Somewhere along the way, I have lost my path. While I still feel I’m moving forward, I somehow feel it’s not the intended direction. I sort of feel like I’m going down a gravel road on my bicycle with a very, very strong side wind and rather than fight against it, I’ve let it push me. I am not going off the road, just veering from the packed gravel tire track. I see this going on in many areas of my life right now. In some ways, I feel like that I have let the worldly ways chart my course. As a result, I’ve found myself not as happy as I can be. I have wavered. I have wondered. I have not been true to myself.
Today in church service, we heard a sermon about David and the lion’s den. I won’t go into the message of trust, grace and love as I believe I heard something different than what was preached.
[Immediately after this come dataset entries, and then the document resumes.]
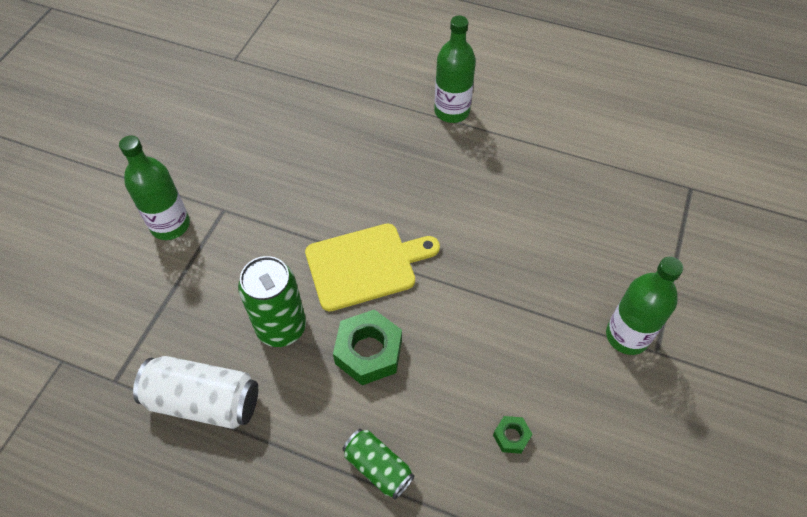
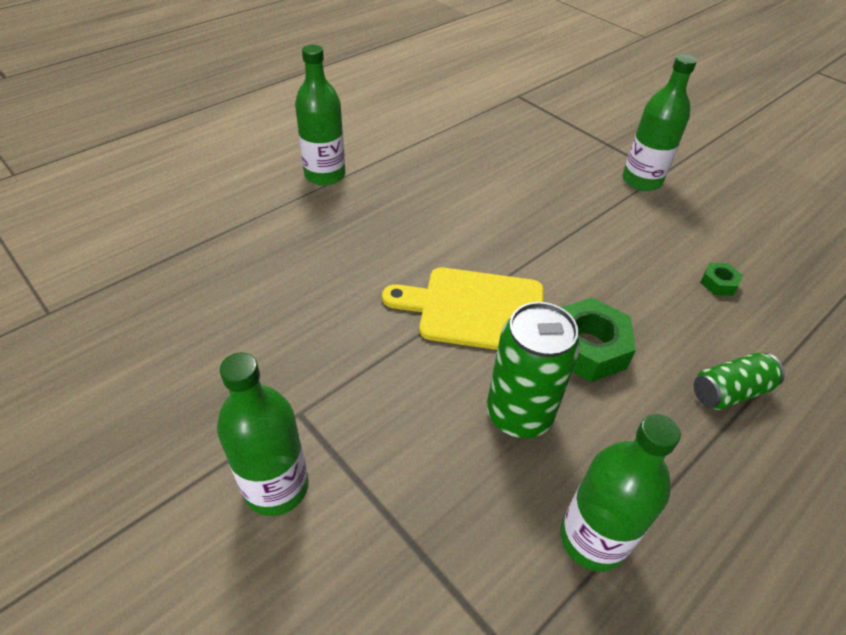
camera: 65 degrees left, 10 degrees down
(204, 401) = (592, 539): white can -> green bottle
(365, 265) = (475, 309): yellow cutting board -> yellow cutting board turned 90 degrees counterclockwise

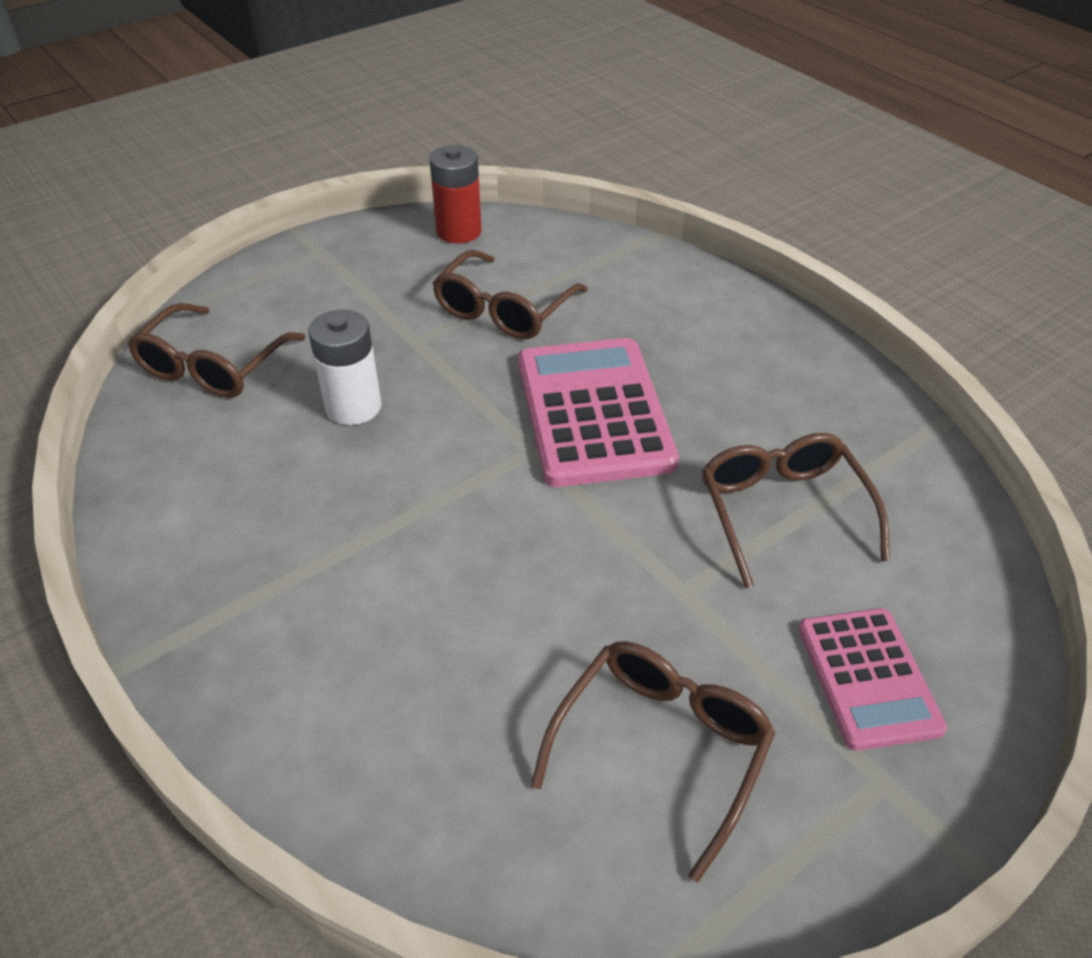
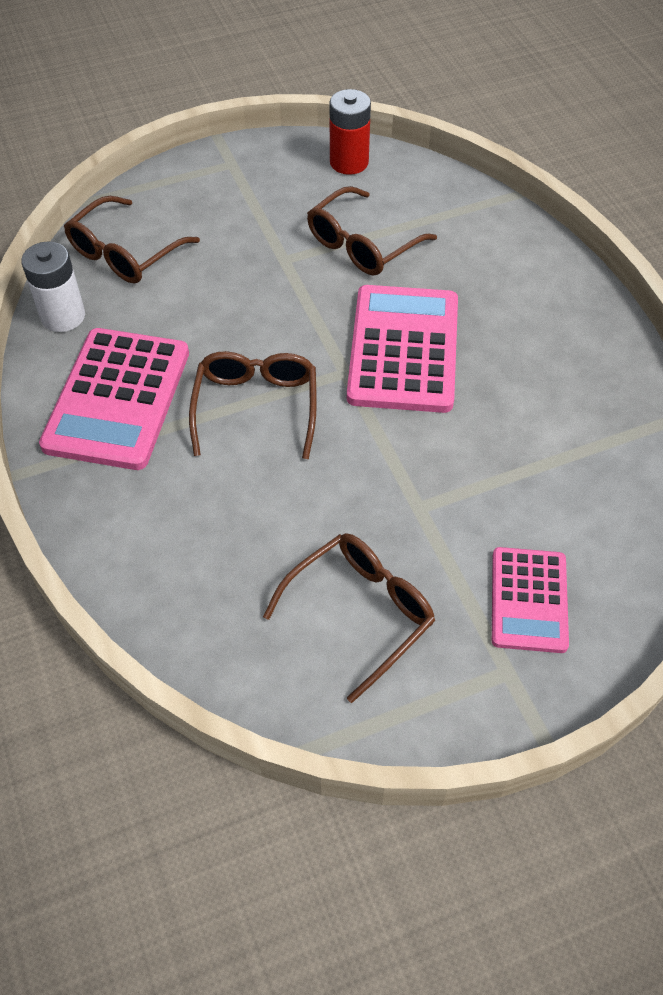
camera: 15 degrees right, 10 degrees up
(245, 539) = (118, 399): none -> pink calculator
(353, 407) = (221, 308): white battery -> white battery (63, 316)
(782, 511) = (520, 461): brown glasses -> brown glasses (256, 407)

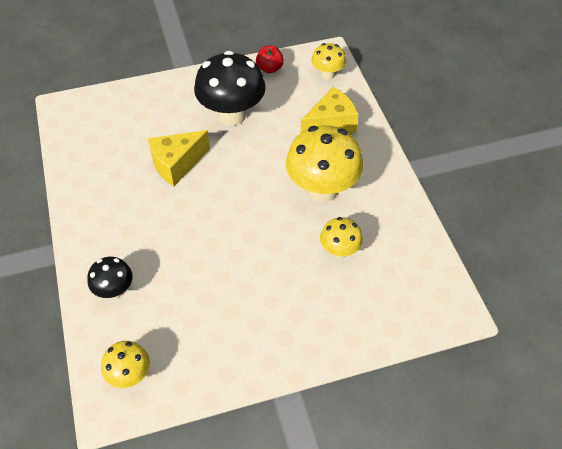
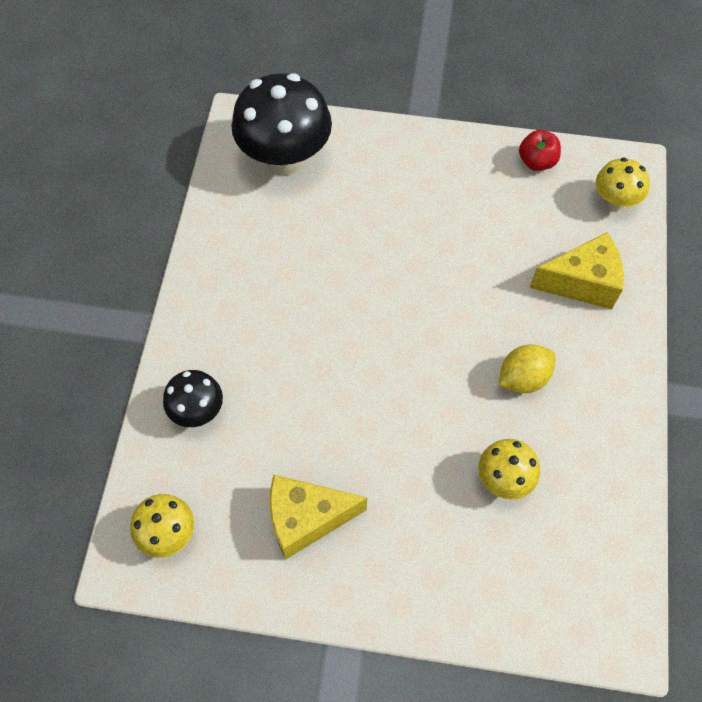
camera: 25 degrees right, 10 degrees up
(177, 164) = (348, 263): yellow cheese -> yellow cheese (306, 519)
(232, 115) = (452, 215): black mushroom -> black mushroom (285, 158)
(322, 189) = (523, 378): yellow mushroom -> yellow lemon

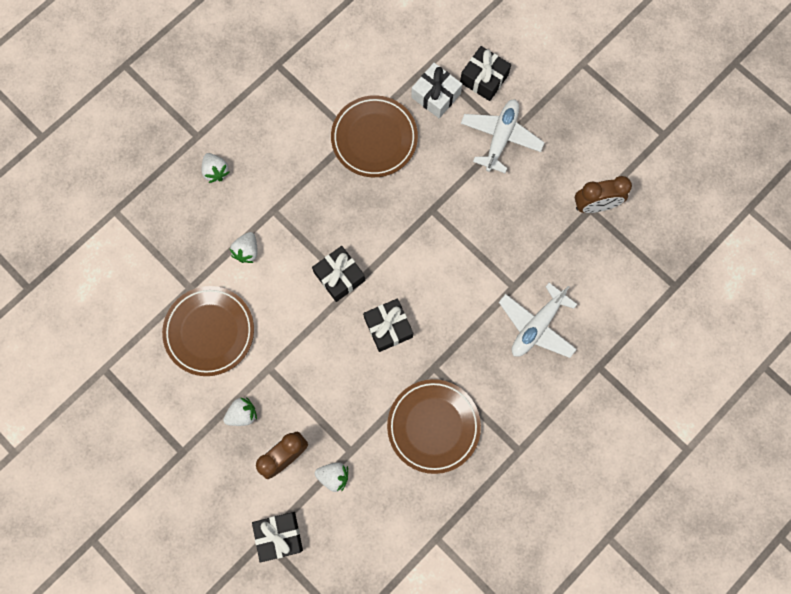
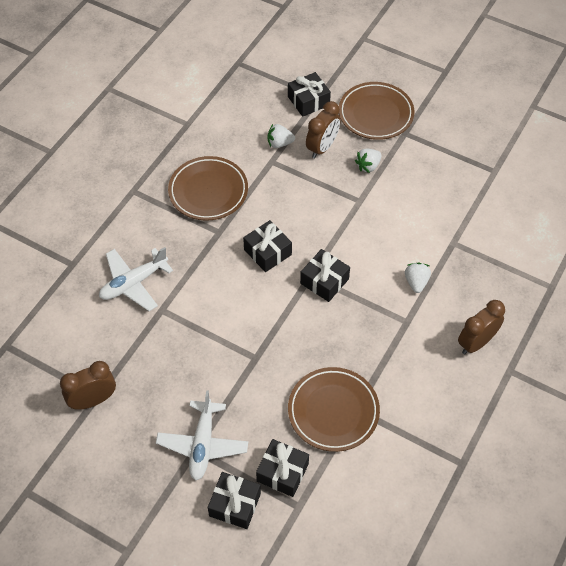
camera: 165 degrees right, 20 degrees down
(209, 332) = (421, 215): brown plate -> brown plate (375, 114)
(216, 171) = (476, 343): white strawberry -> brown clock
(436, 95) = (282, 472): white gift -> black gift
(537, 325) = (134, 283): white plane -> white plane turned 150 degrees counterclockwise

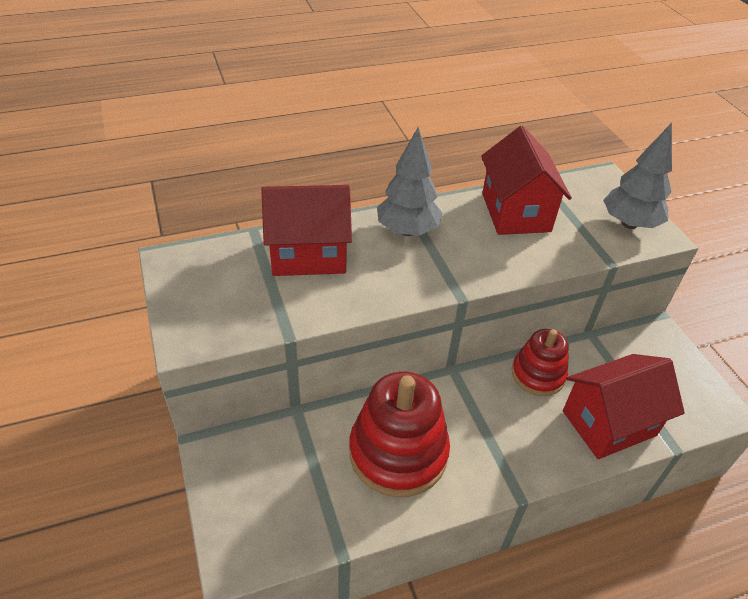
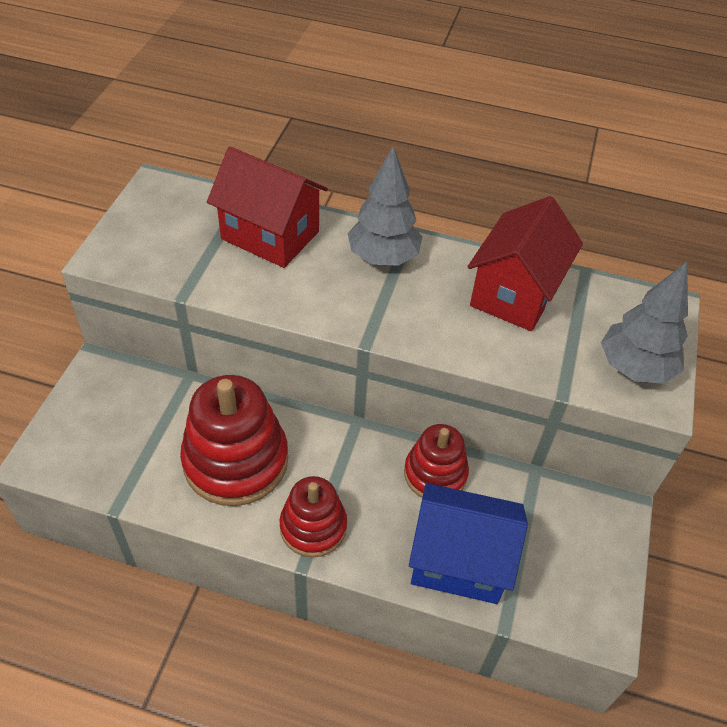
camera: 35 degrees right, 5 degrees up
(499, 464) = (313, 527): none -> red stacking toy
(609, 423) = (459, 561): red house -> blue house

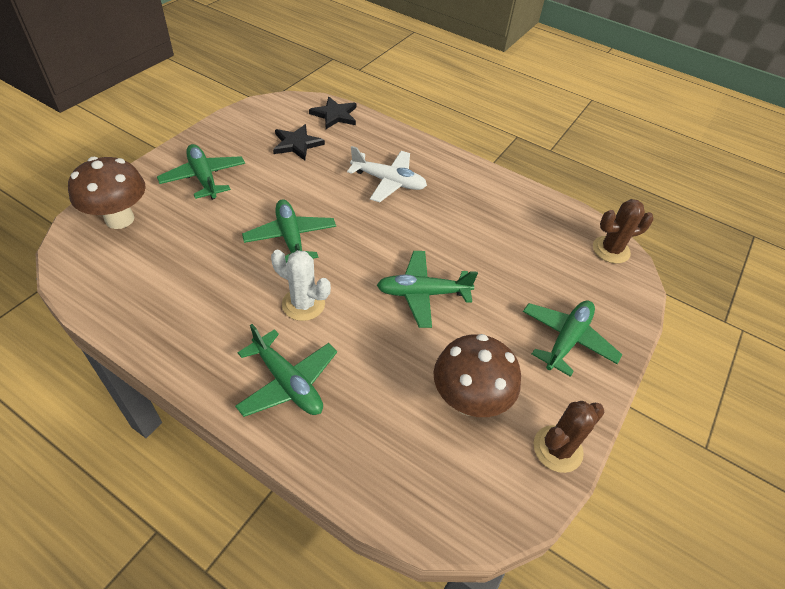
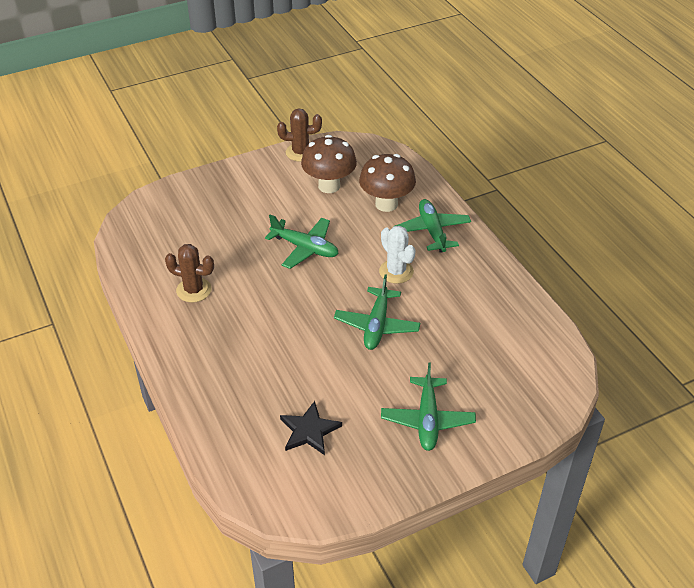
camera: 145 degrees left, 5 degrees down
(119, 219) = (520, 399): brown mushroom -> brown mushroom (386, 204)
(335, 115) = (237, 460): black star -> none
(388, 181) = (251, 349): white plane -> none
(567, 340) = (236, 190): green plane -> none
(611, 250) = (132, 225): brown cactus -> brown cactus (194, 290)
I heard that I have not been true and that I’ve let the world around me dictate my choices and my direction. If my life, thus far, has taught me anything, it is that this is not the way to live nor the way I am most at peace.
In high school I wrote a poem called A Redwood Tree in an Apple Orchard. Through my many moves since then, I have no idea where this poem has landed, but I remember parts of the poem. It read as follows. The other trees tear at my bark saying I do not bear fruit as they do. Later on it read I will stand strong and one day in a storm they will seek shelter under my branches. I was reminded of this today in the sermon. I need to stand strong and not let the world impact me the way it has been. I need to trust that I am on my path.
My whole life I have stood for what I believe in. Yes, I have wandered a bit here and there, but I have always got back on my own path. I need to do that again. I need to be a great father and husband. I need to stay true to my values and stand up for what I believe in even if it is hard or has the appearance of settling. I need to pursue my passions of cycling and photography. I need to develop my skill set, relationships and experiences to support my future vision of retirement. When I have focused on those things, my life has always fallen into place. Time to get moving and get to work.
In the coming weeks, I am committing to simplifying some of the things in my life. Focusing on the things that get me to where I intend to go. I am stoked.